- _TRY IT_
In the records below, the lines from the one with "Page size: 1500x1125." through the last are to be printed exactly, and nothing else.
[Opening RECORDS FOR PROCESSING section]
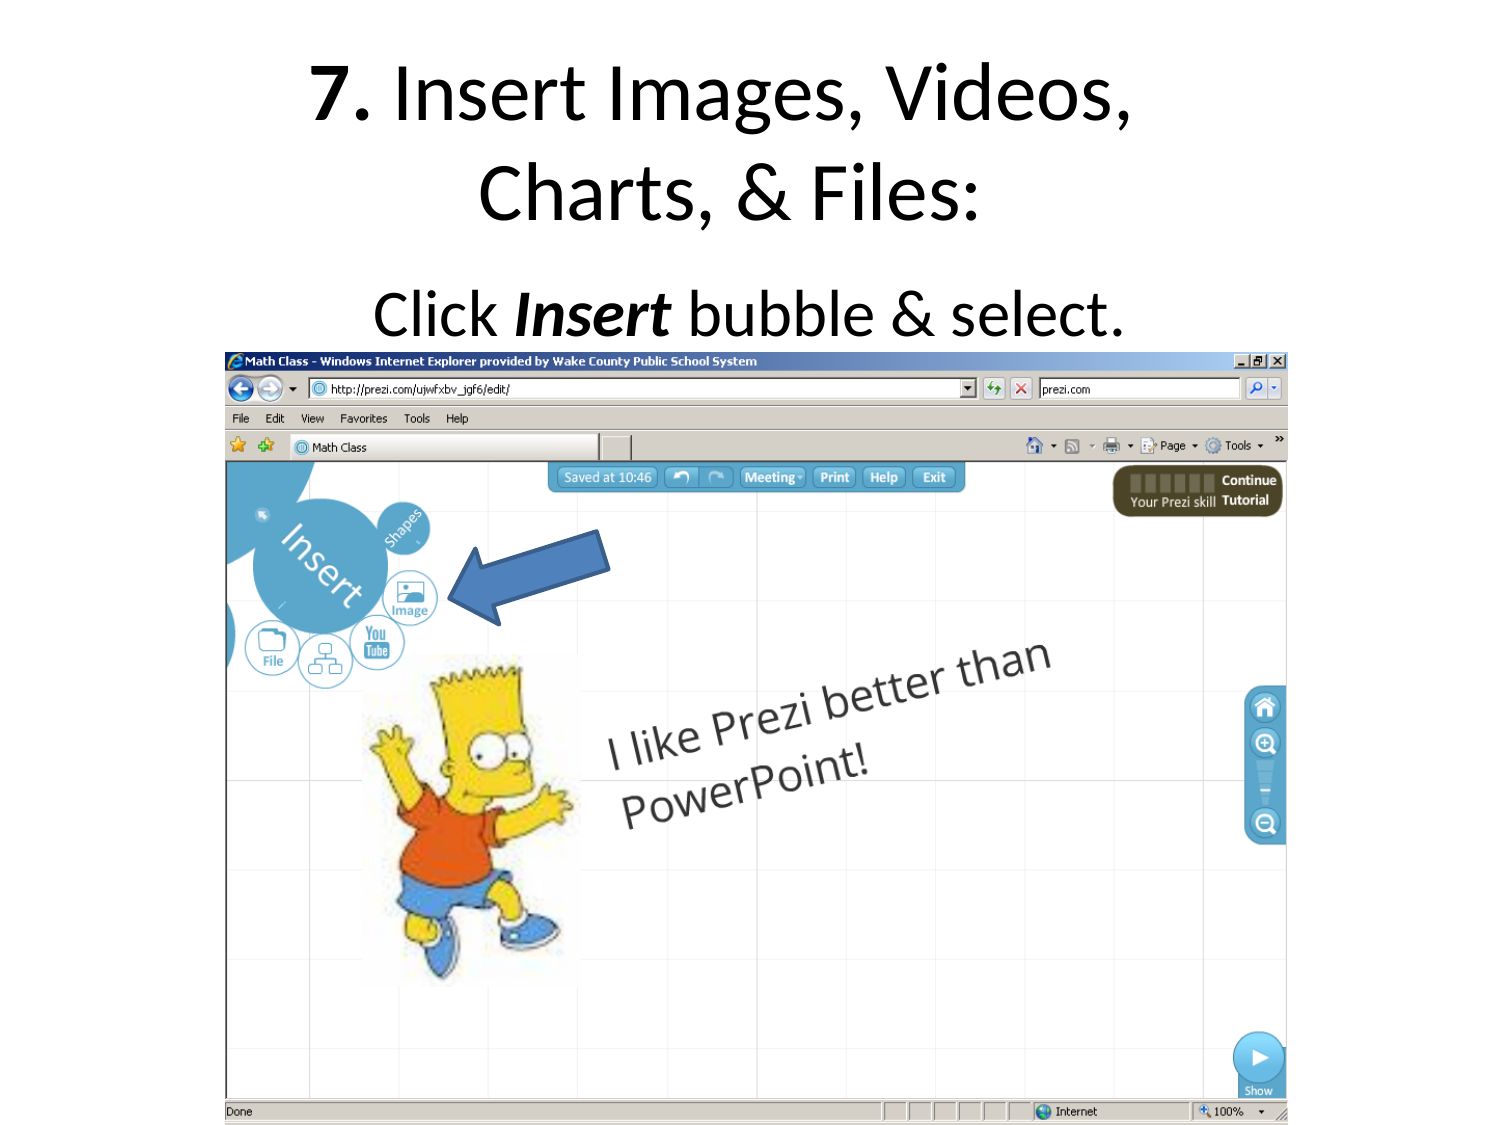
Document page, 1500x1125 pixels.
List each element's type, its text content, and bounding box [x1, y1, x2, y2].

picture [224, 352, 1288, 1125]
title 7. Insert Images, Videos, Charts, & Files: [0, 0, 1463, 275]
list Click Insert bubble & select. [75, 262, 1425, 1063]
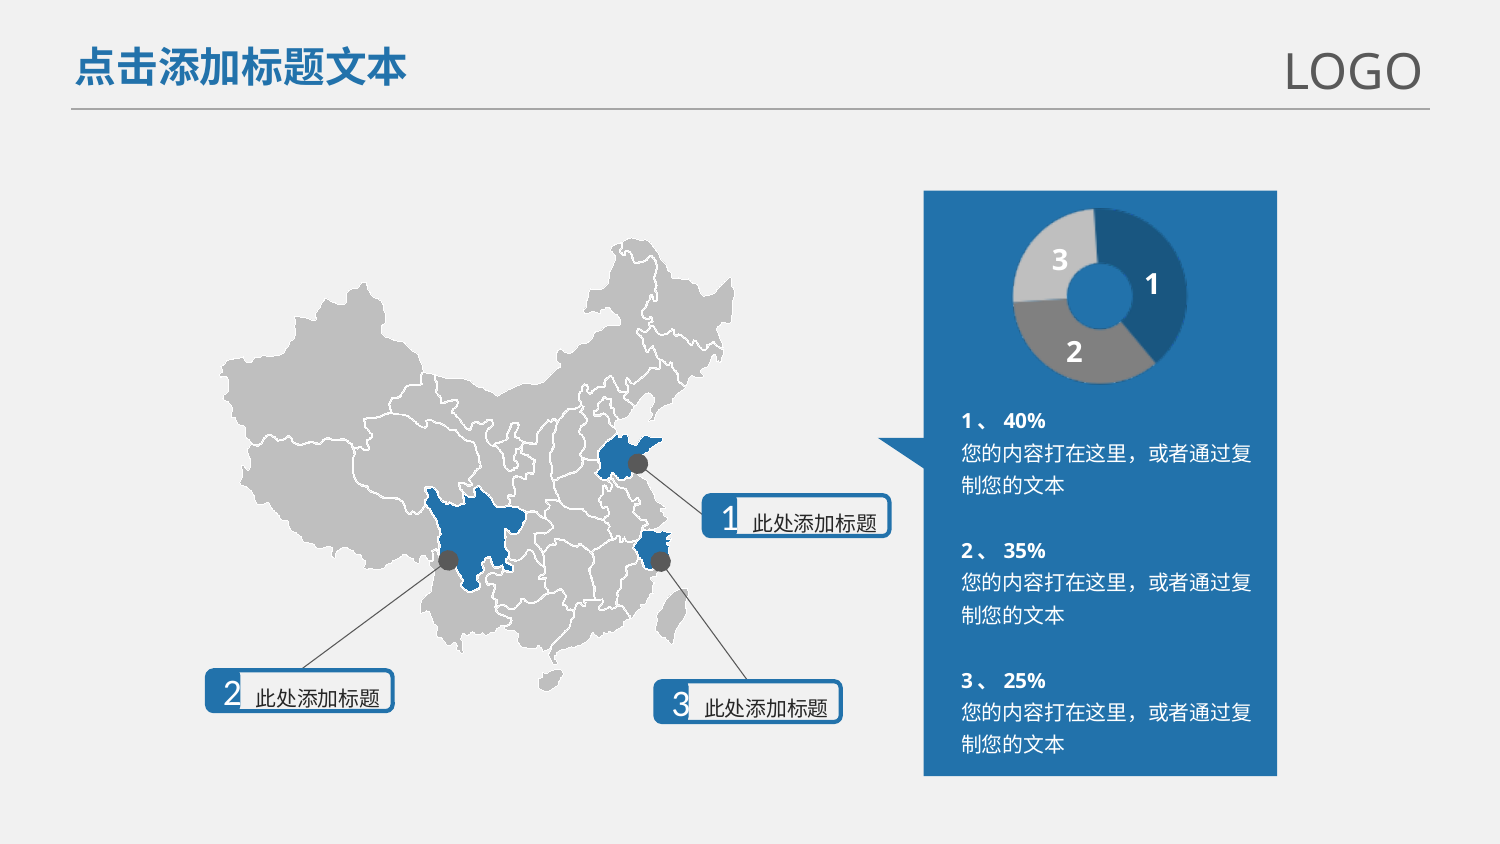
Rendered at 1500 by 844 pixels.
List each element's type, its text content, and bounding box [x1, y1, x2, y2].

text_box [206, 669, 412, 719]
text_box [299, 560, 449, 671]
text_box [784, 283, 1371, 684]
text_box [654, 680, 860, 730]
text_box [935, 204, 1259, 387]
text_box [660, 561, 749, 679]
text_box 点击添加标题文本 [59, 33, 424, 99]
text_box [703, 494, 909, 544]
text_box LOGO [1268, 31, 1439, 107]
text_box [219, 237, 735, 692]
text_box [637, 463, 705, 516]
text_box 1、40% 您的内容打在这里，或者通过复制您的文本 2、35% 您的内容打在这里，或者通过复制您的文本 3、25% 您的内容打在这里，或者通过复制您的文本 [951, 692, 1278, 763]
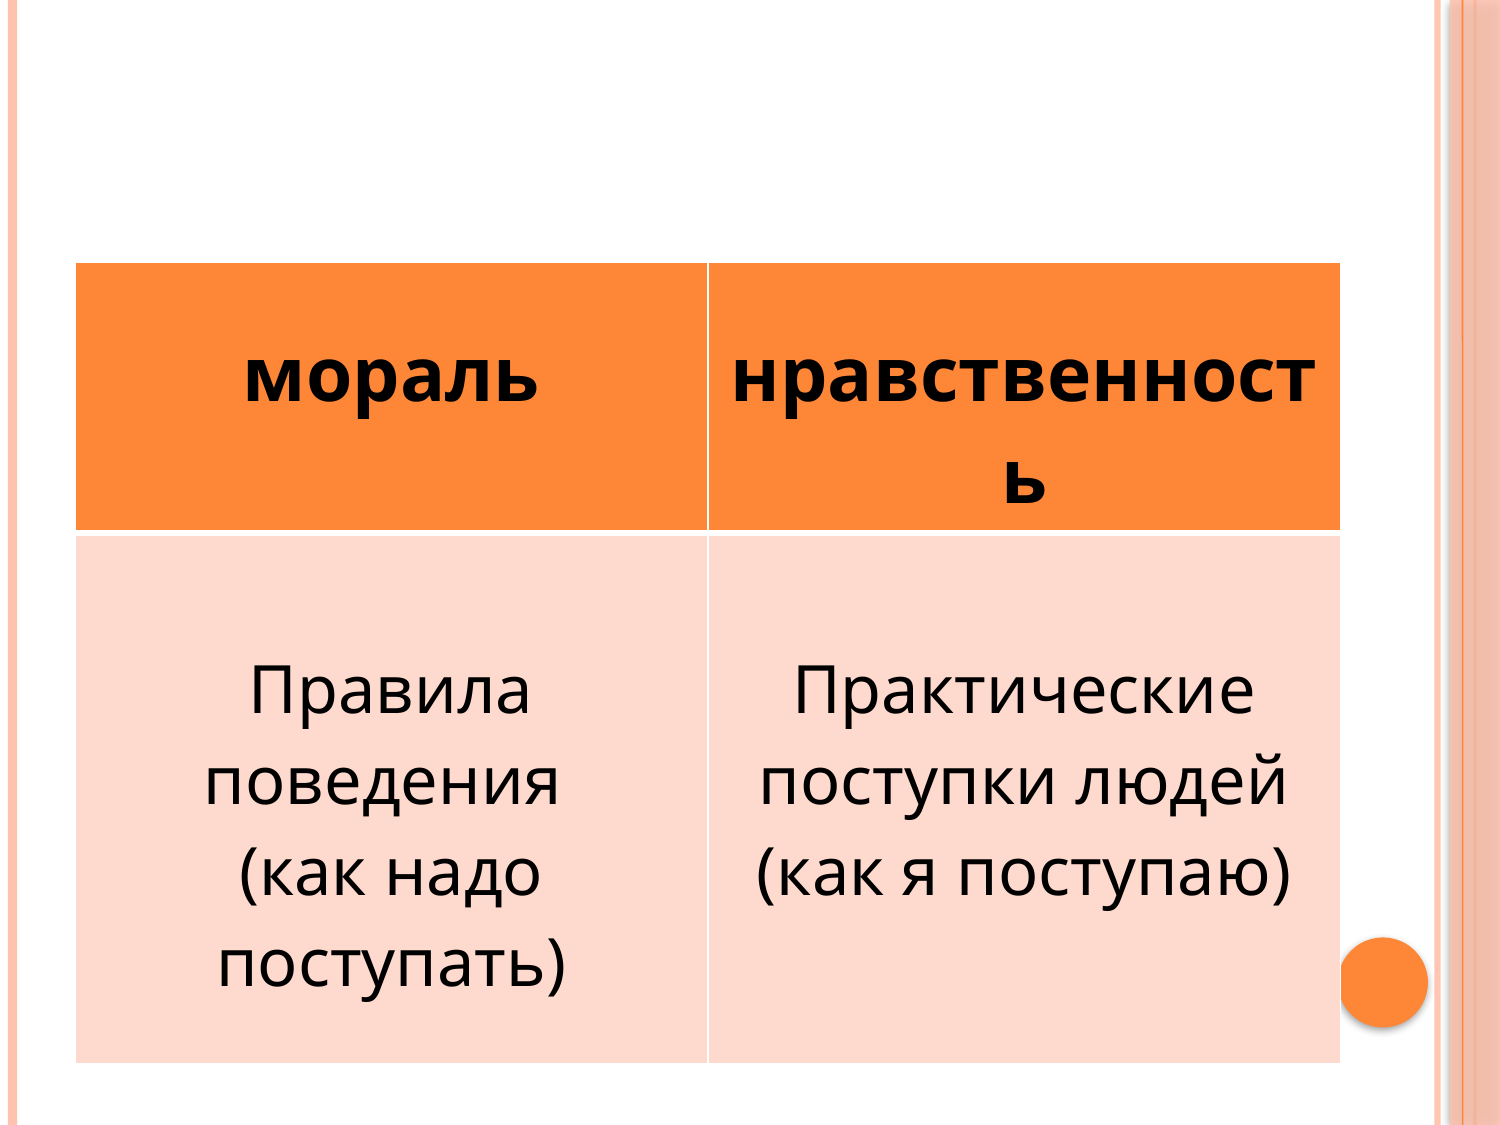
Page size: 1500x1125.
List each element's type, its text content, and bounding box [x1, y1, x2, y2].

table_header нравственность [709, 263, 1340, 530]
table_header мораль [76, 263, 707, 530]
table_cell Практические поступки людей (как я поступаю) [709, 536, 1340, 1063]
table_cell Правила поведения (как надо поступать) [76, 536, 707, 1063]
[Closing RECORDS FOR PROCESSING section]
- _SOLUTION TO THE PROBLEM_
Page size: 1500x1125.
List each element's type, its text content, and bounding box [x1, y1, x2, y2].

table_header нравственность [709, 263, 1340, 530]
table_header мораль [76, 263, 707, 530]
table_cell Практические поступки людей (как я поступаю) [709, 536, 1340, 1063]
table_cell Правила поведения (как надо поступать) [76, 536, 707, 1063]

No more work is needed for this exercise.